What you need to do » What is needed is an exact copy of the entries, with the pictures excluded.

Excerpted records »
----

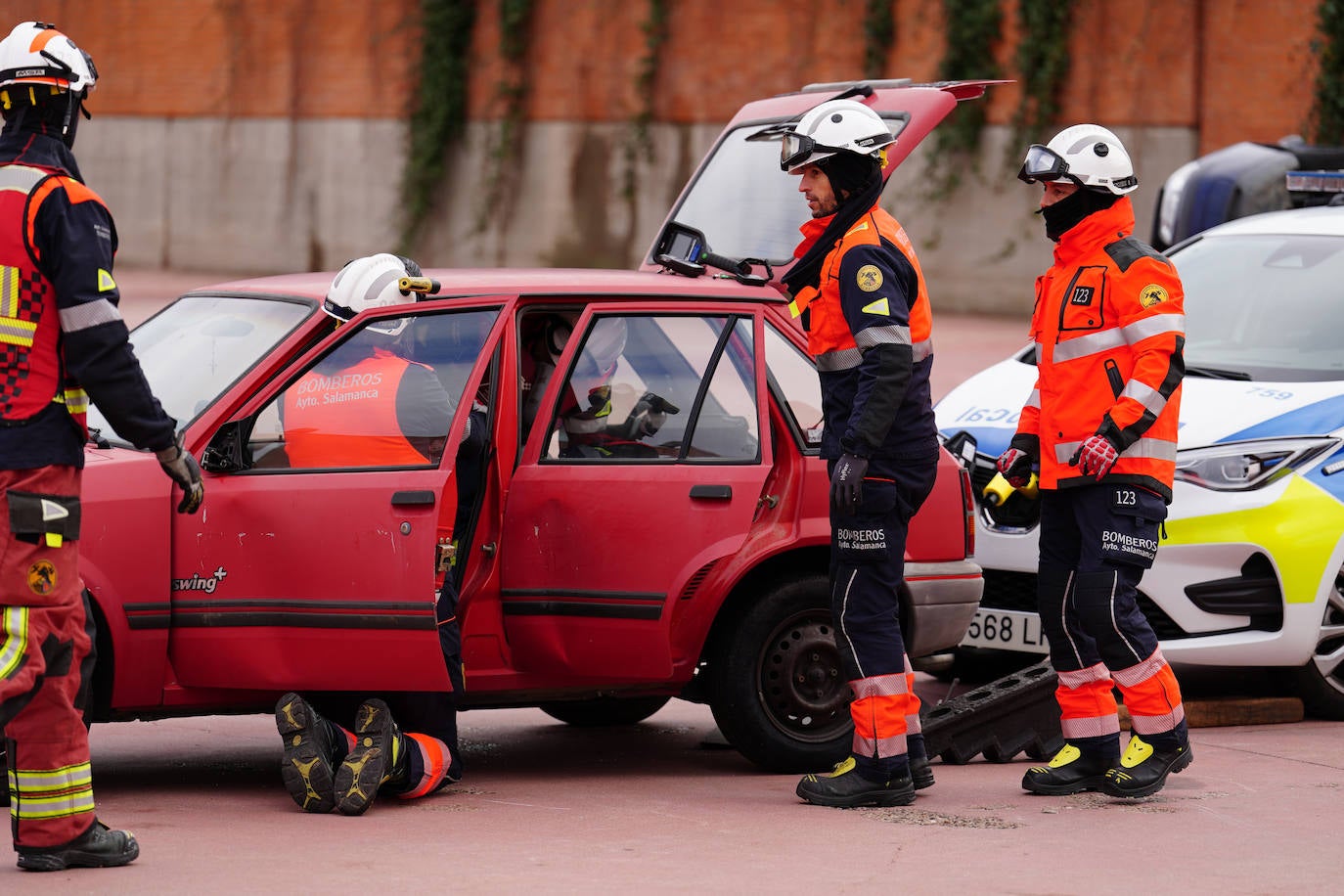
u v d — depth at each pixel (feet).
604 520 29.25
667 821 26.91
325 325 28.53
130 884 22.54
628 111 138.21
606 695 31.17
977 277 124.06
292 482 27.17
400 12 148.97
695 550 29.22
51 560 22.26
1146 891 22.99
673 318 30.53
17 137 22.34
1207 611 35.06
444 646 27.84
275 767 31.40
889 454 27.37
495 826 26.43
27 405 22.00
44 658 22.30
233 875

----

Answer to this problem »
u v d — depth at each pixel (feet).
604 520 29.25
667 821 26.91
325 325 28.53
130 884 22.54
628 111 138.21
606 695 31.17
977 277 124.06
292 482 27.17
400 12 148.97
695 550 29.22
51 560 22.26
1146 891 22.99
673 318 30.53
17 137 22.34
1207 611 35.06
444 646 27.84
275 767 31.40
889 454 27.37
495 826 26.43
27 405 22.00
44 658 22.30
233 875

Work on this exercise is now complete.